*Task goal*. What is needed is an exact copy of the line where "9. staircase [440,280,740,696]" appears plus every later line in the material.

[Start of Attachment]

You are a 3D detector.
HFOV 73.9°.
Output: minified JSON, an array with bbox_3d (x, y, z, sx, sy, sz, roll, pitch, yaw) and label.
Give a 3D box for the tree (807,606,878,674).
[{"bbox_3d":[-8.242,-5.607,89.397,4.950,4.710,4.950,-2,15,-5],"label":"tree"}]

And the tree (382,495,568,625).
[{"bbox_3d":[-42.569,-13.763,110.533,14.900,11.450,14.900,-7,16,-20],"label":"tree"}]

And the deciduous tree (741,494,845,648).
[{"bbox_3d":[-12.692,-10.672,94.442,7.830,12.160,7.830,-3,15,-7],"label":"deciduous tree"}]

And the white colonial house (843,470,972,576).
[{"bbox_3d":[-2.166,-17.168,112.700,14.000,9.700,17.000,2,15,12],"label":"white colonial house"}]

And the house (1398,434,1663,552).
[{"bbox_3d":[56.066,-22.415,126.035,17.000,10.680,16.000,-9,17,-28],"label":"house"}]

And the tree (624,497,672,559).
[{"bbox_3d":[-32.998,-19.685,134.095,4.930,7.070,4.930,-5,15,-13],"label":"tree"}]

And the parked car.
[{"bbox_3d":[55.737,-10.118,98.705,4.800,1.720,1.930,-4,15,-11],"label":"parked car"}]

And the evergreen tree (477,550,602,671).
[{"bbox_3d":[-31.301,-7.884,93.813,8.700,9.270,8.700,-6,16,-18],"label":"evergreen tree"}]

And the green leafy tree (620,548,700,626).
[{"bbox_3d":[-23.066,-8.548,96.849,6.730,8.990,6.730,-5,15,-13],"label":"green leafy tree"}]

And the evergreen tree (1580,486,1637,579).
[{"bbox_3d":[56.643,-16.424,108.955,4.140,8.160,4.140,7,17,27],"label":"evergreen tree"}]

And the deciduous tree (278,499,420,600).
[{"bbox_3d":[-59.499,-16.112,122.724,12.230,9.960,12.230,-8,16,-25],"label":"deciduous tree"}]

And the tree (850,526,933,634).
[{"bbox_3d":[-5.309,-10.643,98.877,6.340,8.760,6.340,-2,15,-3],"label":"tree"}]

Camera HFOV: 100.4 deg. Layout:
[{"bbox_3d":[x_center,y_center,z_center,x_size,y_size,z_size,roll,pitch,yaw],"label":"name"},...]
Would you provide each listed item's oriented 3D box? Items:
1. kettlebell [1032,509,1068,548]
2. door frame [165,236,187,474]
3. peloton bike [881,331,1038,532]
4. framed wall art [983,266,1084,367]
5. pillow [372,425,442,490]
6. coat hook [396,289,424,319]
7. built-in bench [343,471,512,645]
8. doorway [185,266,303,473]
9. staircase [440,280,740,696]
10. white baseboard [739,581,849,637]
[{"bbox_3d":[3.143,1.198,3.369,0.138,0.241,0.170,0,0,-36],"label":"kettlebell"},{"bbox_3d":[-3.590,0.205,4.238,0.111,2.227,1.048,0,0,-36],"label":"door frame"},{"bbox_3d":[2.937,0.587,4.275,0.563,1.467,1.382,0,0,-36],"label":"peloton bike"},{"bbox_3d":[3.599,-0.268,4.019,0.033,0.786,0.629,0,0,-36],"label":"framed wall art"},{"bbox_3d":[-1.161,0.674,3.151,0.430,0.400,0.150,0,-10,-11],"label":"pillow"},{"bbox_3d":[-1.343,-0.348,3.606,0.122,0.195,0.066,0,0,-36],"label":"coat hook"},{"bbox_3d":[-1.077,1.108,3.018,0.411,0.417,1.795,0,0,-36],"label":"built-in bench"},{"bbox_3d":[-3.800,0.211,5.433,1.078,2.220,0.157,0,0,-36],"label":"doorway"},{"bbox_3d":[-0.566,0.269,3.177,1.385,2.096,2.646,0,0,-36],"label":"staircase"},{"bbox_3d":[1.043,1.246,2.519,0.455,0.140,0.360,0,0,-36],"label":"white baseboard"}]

[End of Attachment]

*Response to this exercise*.
9. staircase [440,280,740,696]
10. white baseboard [739,581,849,637]
[{"bbox_3d":[3.143,1.198,3.369,0.138,0.241,0.170,0,0,-36],"label":"kettlebell"},{"bbox_3d":[-3.590,0.205,4.238,0.111,2.227,1.048,0,0,-36],"label":"door frame"},{"bbox_3d":[2.937,0.587,4.275,0.563,1.467,1.382,0,0,-36],"label":"peloton bike"},{"bbox_3d":[3.599,-0.268,4.019,0.033,0.786,0.629,0,0,-36],"label":"framed wall art"},{"bbox_3d":[-1.161,0.674,3.151,0.430,0.400,0.150,0,-10,-11],"label":"pillow"},{"bbox_3d":[-1.343,-0.348,3.606,0.122,0.195,0.066,0,0,-36],"label":"coat hook"},{"bbox_3d":[-1.077,1.108,3.018,0.411,0.417,1.795,0,0,-36],"label":"built-in bench"},{"bbox_3d":[-3.800,0.211,5.433,1.078,2.220,0.157,0,0,-36],"label":"doorway"},{"bbox_3d":[-0.566,0.269,3.177,1.385,2.096,2.646,0,0,-36],"label":"staircase"},{"bbox_3d":[1.043,1.246,2.519,0.455,0.140,0.360,0,0,-36],"label":"white baseboard"}]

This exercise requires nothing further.